À l’épreuve du temps. Croire ou ne pas croire

Par Abdellah Tourabi

Contrairement aux préjugés et idées reçues, il existe dans la littérature religieuse musulmane des bijoux de modernité et d’audace intellectuelle. Des livres qui abordent avec courage et lucidité des questions qui demeurent toujours d’actualité.

C’est le cas par exemple de La liberté religieuse en islam, un livre écrit par l’égyptien Abdelmoutâal Al Saîdi il y a plus de 60 ans. Imam et enseignant à l’université Al Azhar, influencé par le salafisme éclairé de Mohamed Abdou, Al Saîdi a dédié une grande partie de sa vie à défendre une vision moderne et ouverte de l’islam. Des positions qui lui ont valu une hostilité ouverte de ses confrères, conservateurs et traditionnels, d’Al Azhar. D’ailleurs, La liberté religieuse en islam est composé comme une réponse aux tenants d’une lecture rigide du Coran, qui n’y décèlent qu’interdictions et privations.

Dans ce livre, Al Saîdi défend ardemment la liberté de conscience en islam. En se basant sur le verset “Nulle contrainte en matière de religion”, il fait de la liberté de conscience un principe primordial et une règle qui s’imposent à tout le monde. Selon lui, personne ne peut obliger un individu à embrasser l’islam par la force et la violence, comme il n’existe aucune autorité sur terre suffisamment légitime pour punir celui qui décide de s’en détourner. Avec une démonstration magistrale, sources religieuses à l’appui, il explique que le châtiment de celui qui s’en détourne est d’ordre divin, qui se déroule dans l’au-delà, mais jamais sur terre. Abdelmoutâal Al Saîdi, mort en 1966, s’oppose fermement à l’idée du jihad pour imposer l’islam aux autres. Pour lui, la liberté est un bien commun à l’humanité et la religion doit être forte par sa capacité à convaincre, séduire et incarner un modèle. Les idées de cet homme éclairé et courageux méritent d’être rappelées, car elles sont encore d’actualité. La question de la liberté de conscience n’est pas encore réglée dans le monde musulman, y compris au Maroc. Notre pays a raté une occasion inespérée en refusant de consacrer ce principe dans la Constitution de 2011, pourtant ambitieuse au niveau de l’énonciation des libertés et des droits. L’opposition des conservateurs, et notamment le PJD, à l’inscription de la liberté de conscience dans la Constitution était vaine et inutile.

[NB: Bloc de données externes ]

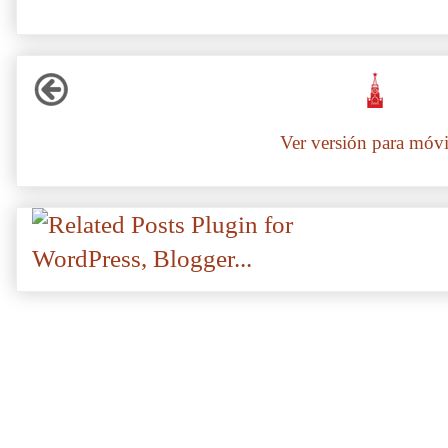
Ver versión para móvi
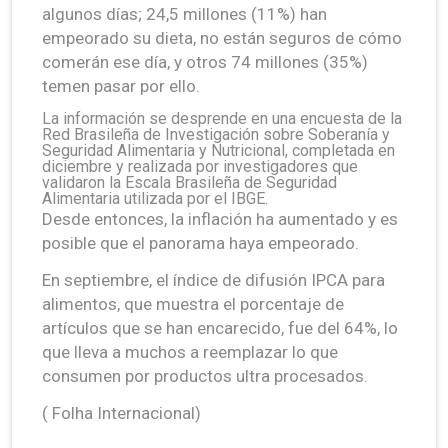
algunos días; 24,5 millones (11%) han
empeorado su dieta, no están seguros de cómo
comerán ese día, y otros 74 millones (35%)
temen pasar por ello.
La información se desprende en una encuesta de la
Red Brasileña de Investigación sobre Soberanía y
Seguridad Alimentaria y Nutricional, completada en
diciembre y realizada por investigadores que
validaron la Escala Brasileña de Seguridad
Alimentaria utilizada por el IBGE.
Desde entonces, la inflación ha aumentado y es
posible que el panorama haya empeorado.
En septiembre, el índice de difusión IPCA para
alimentos, que muestra el porcentaje de
artículos que se han encarecido, fue del 64%, lo
que lleva a muchos a reemplazar lo que
consumen por productos ultra procesados.
( Folha Internacional)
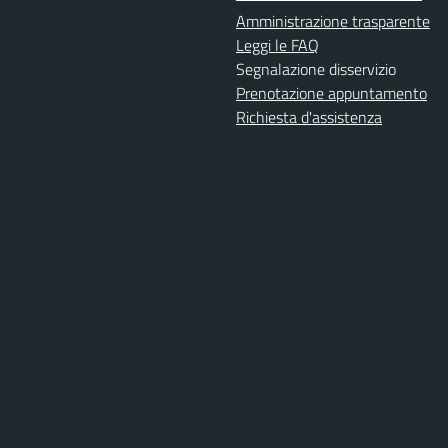
Amministrazione trasparente
Leggi le FAQ
Segnalazione disservizio
Prenotazione appuntamento
Richiesta d'assistenza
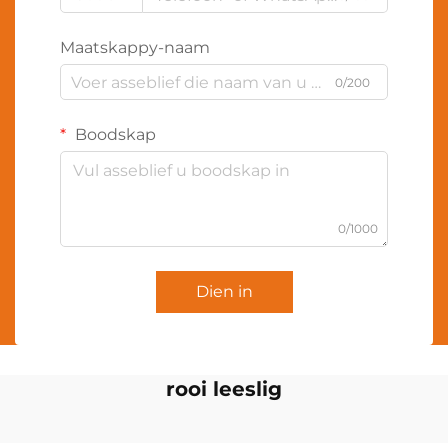
Maatskappy-naam
0/200
Boodskap
0/1000
Dien in
rooi leeslig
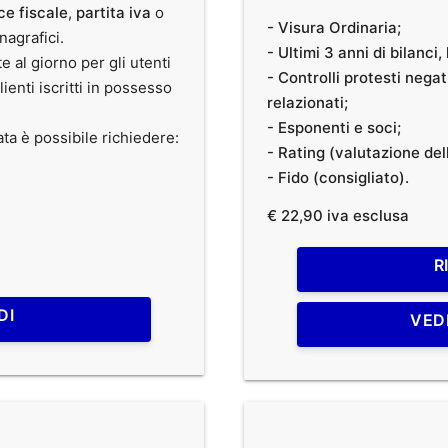
ce fiscale
,
partita iva
o
- Visura Ordinaria;
anagrafici.
- Ultimi 3 anni di bilanci
te al giorno per gli utenti
- Controlli protesti nega
clienti iscritti in possesso
relazionati;
- Esponenti e soci;
ata è possibile richiedere:
- Rating (valutazione dell
- Fido (consigliato).
€ 22,90 iva esclusa
R
DI
VED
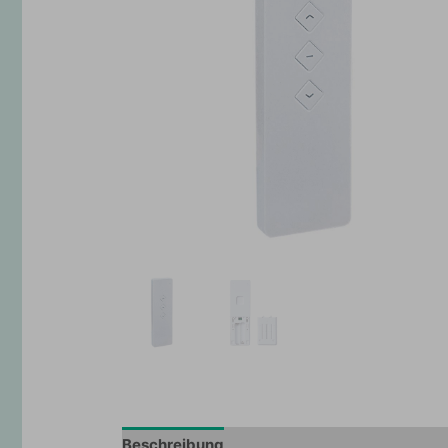
Beschreibung
Zusätzliche Information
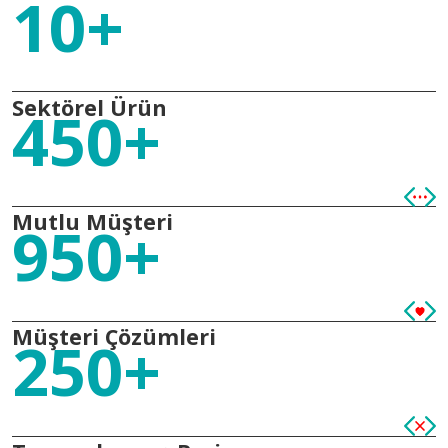
10+
Sektörel Ürün
450+
Mutlu Müşteri
950+
Müşteri Çözümleri
250+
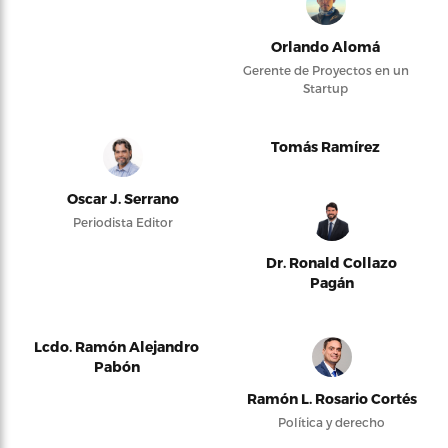
Orlando Alomá
Gerente de Proyectos en un
Startup
Tomás Ramírez
Oscar J. Serrano
Periodista Editor
Dr. Ronald Collazo
Pagán
Lcdo. Ramón Alejandro
Pabón
Ramón L. Rosario Cortés
Política y derecho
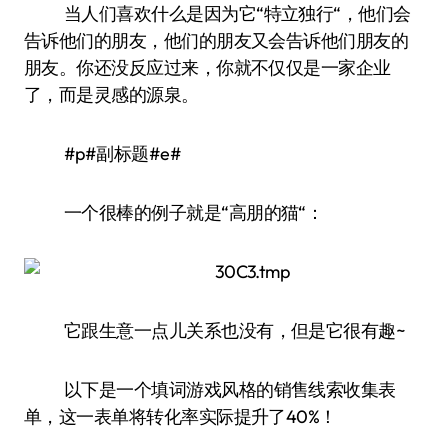
当人们喜欢什么是因为它“特立独行“，他们会
告诉他们的朋友，他们的朋友又会告诉他们朋友的
朋友。你还没反应过来，你就不仅仅是一家企业
了，而是灵感的源泉。
#p#副标题#e#
一个很棒的例子就是“高朋的猫“：
它跟生意一点儿关系也没有，但是它很有趣~
以下是一个填词游戏风格的销售线索收集表
单，这一表单将转化率实际提升了40%！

L’exercice de cette liberté n’est ni une subversion ni une insulte à la religion. Elle est l’affirmation d’un choix personnel, d’un rapport direct et réfléchi avec la foi et ne porte atteinte à personne. Dans un pays qui se veut à la pointe de la démocratie et du respect des droits de l’Homme dans sa région, le lien qui relie entre eux les individus est celui de la citoyenneté et de la nation. La religion est un fondement culturel et un ciment social, mais elle ne doit pas relever de la foi aveugle qui s’impose à tous. La foi est basée avant tout sur une liberté simple et essentielle, celle de croire ou de ne pas croire, comme c’est énoncé souvent dans le Coran. Une évidence qu’on préfère sacrifier sur l’autel du calcul politique et de l’aveuglement doctrinaire.